*** Entries supplied Section Begins ***

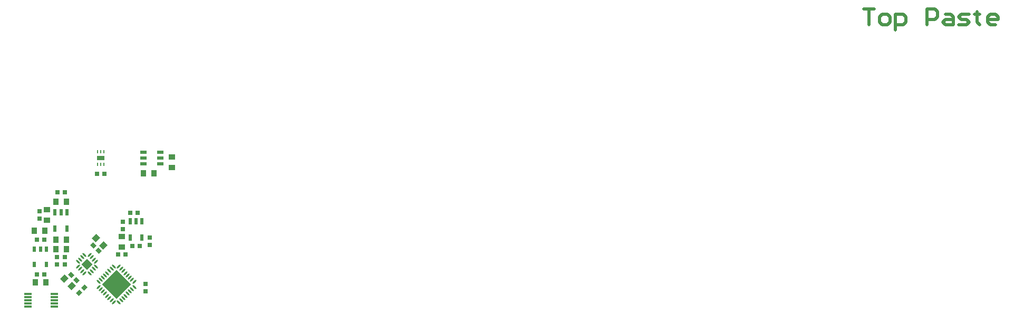
<source format=gtp>
G04 Layer_Color=8421504*
%FSLAX25Y25*%
%MOIN*%
G70*
G01*
G75*
%ADD10R,0.02362X0.04331*%
%ADD11R,0.03150X0.02756*%
%ADD12R,0.03937X0.03543*%
%ADD13R,0.02756X0.03150*%
%ADD14R,0.03543X0.03937*%
G04:AMPARAMS|DCode=15|XSize=9.5mil|YSize=32mil|CornerRadius=0mil|HoleSize=0mil|Usage=FLASHONLY|Rotation=45.000|XOffset=0mil|YOffset=0mil|HoleType=Round|Shape=Round|*
%AMOVALD15*
21,1,0.02250,0.00950,0.00000,0.00000,135.0*
1,1,0.00950,0.00796,-0.00796*
1,1,0.00950,-0.00796,0.00796*
%
%ADD15OVALD15*%

G04:AMPARAMS|DCode=16|XSize=9.5mil|YSize=32mil|CornerRadius=0mil|HoleSize=0mil|Usage=FLASHONLY|Rotation=315.000|XOffset=0mil|YOffset=0mil|HoleType=Round|Shape=Round|*
%AMOVALD16*
21,1,0.02250,0.00950,0.00000,0.00000,45.0*
1,1,0.00950,-0.00796,-0.00796*
1,1,0.00950,0.00796,0.00796*
%
%ADD16OVALD16*%

%ADD17P,0.07238X4X360.0*%
G04:AMPARAMS|DCode=18|XSize=27.56mil|YSize=31.5mil|CornerRadius=0mil|HoleSize=0mil|Usage=FLASHONLY|Rotation=225.000|XOffset=0mil|YOffset=0mil|HoleType=Round|Shape=Rectangle|*
%AMROTATEDRECTD18*
4,1,4,-0.00139,0.02088,0.02088,-0.00139,0.00139,-0.02088,-0.02088,0.00139,-0.00139,0.02088,0.0*
%
%ADD18ROTATEDRECTD18*%

G04:AMPARAMS|DCode=19|XSize=27.56mil|YSize=31.5mil|CornerRadius=0mil|HoleSize=0mil|Usage=FLASHONLY|Rotation=135.000|XOffset=0mil|YOffset=0mil|HoleType=Round|Shape=Rectangle|*
%AMROTATEDRECTD19*
4,1,4,0.02088,0.00139,-0.00139,-0.02088,-0.02088,-0.00139,0.00139,0.02088,0.02088,0.00139,0.0*
%
%ADD19ROTATEDRECTD19*%

G04:AMPARAMS|DCode=20|XSize=39.37mil|YSize=35.43mil|CornerRadius=0mil|HoleSize=0mil|Usage=FLASHONLY|Rotation=225.000|XOffset=0mil|YOffset=0mil|HoleType=Round|Shape=Rectangle|*
%AMROTATEDRECTD20*
4,1,4,0.00139,0.02645,0.02645,0.00139,-0.00139,-0.02645,-0.02645,-0.00139,0.00139,0.02645,0.0*
%
%ADD20ROTATEDRECTD20*%

%ADD21R,0.02165X0.03347*%
%ADD22R,0.04724X0.01181*%
%ADD23R,0.03937X0.02362*%
%ADD24R,0.04961X0.03150*%
%ADD25R,0.00906X0.02362*%
%ADD26P,0.18374X4X90.0*%
%ADD28C,0.02000*%
D10*
X418740Y437382D02*
D03*
X411260D02*
D03*
Y447618D02*
D03*
X415000D02*
D03*
X418740D02*
D03*
X371240Y442882D02*
D03*
X363760D02*
D03*
Y453118D02*
D03*
X367500D02*
D03*
X371240D02*
D03*
D11*
X415862Y453000D02*
D03*
X411138D02*
D03*
X417362Y432000D02*
D03*
X412638D02*
D03*
X408362Y426500D02*
D03*
X403638D02*
D03*
X352138Y436000D02*
D03*
X356862D02*
D03*
X365138Y466000D02*
D03*
X369862D02*
D03*
X352138Y414000D02*
D03*
X356862D02*
D03*
X390138Y477500D02*
D03*
X394862D02*
D03*
D12*
X406000Y437847D02*
D03*
Y431153D02*
D03*
X358500Y448153D02*
D03*
Y454846D02*
D03*
X437500Y488346D02*
D03*
Y481653D02*
D03*
D13*
X406500Y447362D02*
D03*
Y442638D02*
D03*
X423500Y432638D02*
D03*
Y437362D02*
D03*
X370000Y424862D02*
D03*
Y420138D02*
D03*
X365000Y420138D02*
D03*
Y424862D02*
D03*
X354000Y453862D02*
D03*
Y449138D02*
D03*
X421000Y407862D02*
D03*
Y403138D02*
D03*
D14*
X364154Y436000D02*
D03*
X370847D02*
D03*
X364154Y430000D02*
D03*
X370847D02*
D03*
X357347Y441500D02*
D03*
X350654D02*
D03*
X370847Y460000D02*
D03*
X364154D02*
D03*
X351153Y408853D02*
D03*
X357846D02*
D03*
X426346Y478000D02*
D03*
X419654D02*
D03*
D15*
X382407Y426161D02*
D03*
X381015Y424769D02*
D03*
X379623Y423377D02*
D03*
X378231Y421985D02*
D03*
X385608Y414608D02*
D03*
X387000Y416000D02*
D03*
X388392Y417392D02*
D03*
X389784Y418784D02*
D03*
X391156Y409101D02*
D03*
X392548Y410493D02*
D03*
X393940Y411885D02*
D03*
X395332Y413277D02*
D03*
X396724Y414669D02*
D03*
X398115Y416060D02*
D03*
X399507Y417452D02*
D03*
X400899Y418844D02*
D03*
X413844Y405899D02*
D03*
X412452Y404507D02*
D03*
X411060Y403115D02*
D03*
X409668Y401723D02*
D03*
X408277Y400331D02*
D03*
X406885Y398940D02*
D03*
X405493Y397548D02*
D03*
X404101Y396156D02*
D03*
D16*
X378231Y418784D02*
D03*
X379623Y417392D02*
D03*
X381015Y416000D02*
D03*
X382407Y414608D02*
D03*
X389784Y421985D02*
D03*
X388392Y423377D02*
D03*
X387000Y424769D02*
D03*
X385608Y426161D02*
D03*
X404101Y418844D02*
D03*
X405493Y417452D02*
D03*
X406885Y416060D02*
D03*
X408277Y414669D02*
D03*
X409668Y413277D02*
D03*
X411060Y411885D02*
D03*
X412452Y410493D02*
D03*
X413844Y409101D02*
D03*
X400899Y396156D02*
D03*
X399507Y397548D02*
D03*
X398115Y398940D02*
D03*
X396724Y400331D02*
D03*
X395332Y401723D02*
D03*
X393940Y403115D02*
D03*
X392548Y404507D02*
D03*
X391156Y405899D02*
D03*
D17*
X384007Y420385D02*
D03*
D18*
X377170Y410330D02*
D03*
X373830Y413670D02*
D03*
X391170Y428830D02*
D03*
X387830Y432170D02*
D03*
D19*
X378830Y402330D02*
D03*
X382170Y405670D02*
D03*
D20*
X374366Y406634D02*
D03*
X369634Y411366D02*
D03*
X389634Y436866D02*
D03*
X394366Y432134D02*
D03*
D21*
X358240Y420177D02*
D03*
X350760D02*
D03*
Y429823D02*
D03*
X354500Y429823D02*
D03*
X358240Y429823D02*
D03*
D22*
X346732Y401437D02*
D03*
Y399468D02*
D03*
Y397500D02*
D03*
Y395532D02*
D03*
Y393563D02*
D03*
X363268Y401437D02*
D03*
Y399468D02*
D03*
X363268Y397500D02*
D03*
Y395532D02*
D03*
X363268Y393563D02*
D03*
D23*
X419587Y483760D02*
D03*
Y487500D02*
D03*
Y491240D02*
D03*
X430413D02*
D03*
X430413Y487500D02*
D03*
X430413Y483760D02*
D03*
D24*
X392500Y487500D02*
D03*
D25*
X394468Y483563D02*
D03*
X392500D02*
D03*
X390531D02*
D03*
Y491437D02*
D03*
X392500D02*
D03*
X394468D02*
D03*
D26*
X402500Y407500D02*
D03*
D28*
X875000Y581997D02*
X881664D01*
X878332D01*
Y572000D01*
X886663D02*
X889995D01*
X891661Y573666D01*
Y576998D01*
X889995Y578664D01*
X886663D01*
X884997Y576998D01*
Y573666D01*
X886663Y572000D01*
X894993Y568668D02*
Y578664D01*
X899992D01*
X901658Y576998D01*
Y573666D01*
X899992Y572000D01*
X894993D01*
X914987D02*
Y581997D01*
X919985D01*
X921652Y580331D01*
Y576998D01*
X919985Y575332D01*
X914987D01*
X926650Y578664D02*
X929982D01*
X931648Y576998D01*
Y572000D01*
X926650D01*
X924984Y573666D01*
X926650Y575332D01*
X931648D01*
X934981Y572000D02*
X939979D01*
X941645Y573666D01*
X939979Y575332D01*
X936647D01*
X934981Y576998D01*
X936647Y578664D01*
X941645D01*
X946644Y580331D02*
Y578664D01*
X944977D01*
X948310D01*
X946644D01*
Y573666D01*
X948310Y572000D01*
X958306D02*
X954974D01*
X953308Y573666D01*
Y576998D01*
X954974Y578664D01*
X958306D01*
X959972Y576998D01*
Y575332D01*
X953308D01*
M02*

</source>
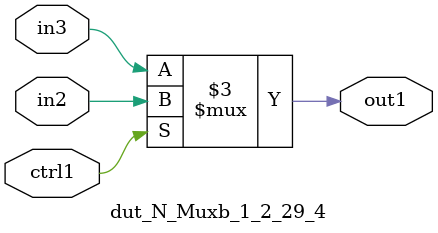
<source format=v>

`timescale 1ps / 1ps


module dut_N_Muxb_1_2_29_4( in3, in2, ctrl1, out1 );

    input in3;
    input in2;
    input ctrl1;
    output out1;
    reg out1;

    
    // rtl_process:dut_N_Muxb_1_2_29_4/dut_N_Muxb_1_2_29_4_thread_1
    always @*
      begin : dut_N_Muxb_1_2_29_4_thread_1
        case (ctrl1) 
          1'b1: 
            begin
              out1 = in2;
            end
          default: 
            begin
              out1 = in3;
            end
        endcase
      end

endmodule




</source>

*** Entries supplied Section Ends ***

**Exercise details:** Could you filter the material above and copy each line that holds the word "HoleType"?

**Reply:**
G04:AMPARAMS|DCode=15|XSize=9.5mil|YSize=32mil|CornerRadius=0mil|HoleSize=0mil|Usage=FLASHONLY|Rotation=45.000|XOffset=0mil|YOffset=0mil|HoleType=Round|Shape=Round|*
G04:AMPARAMS|DCode=16|XSize=9.5mil|YSize=32mil|CornerRadius=0mil|HoleSize=0mil|Usage=FLASHONLY|Rotation=315.000|XOffset=0mil|YOffset=0mil|HoleType=Round|Shape=Round|*
G04:AMPARAMS|DCode=18|XSize=27.56mil|YSize=31.5mil|CornerRadius=0mil|HoleSize=0mil|Usage=FLASHONLY|Rotation=225.000|XOffset=0mil|YOffset=0mil|HoleType=Round|Shape=Rectangle|*
G04:AMPARAMS|DCode=19|XSize=27.56mil|YSize=31.5mil|CornerRadius=0mil|HoleSize=0mil|Usage=FLASHONLY|Rotation=135.000|XOffset=0mil|YOffset=0mil|HoleType=Round|Shape=Rectangle|*
G04:AMPARAMS|DCode=20|XSize=39.37mil|YSize=35.43mil|CornerRadius=0mil|HoleSize=0mil|Usage=FLASHONLY|Rotation=225.000|XOffset=0mil|YOffset=0mil|HoleType=Round|Shape=Rectangle|*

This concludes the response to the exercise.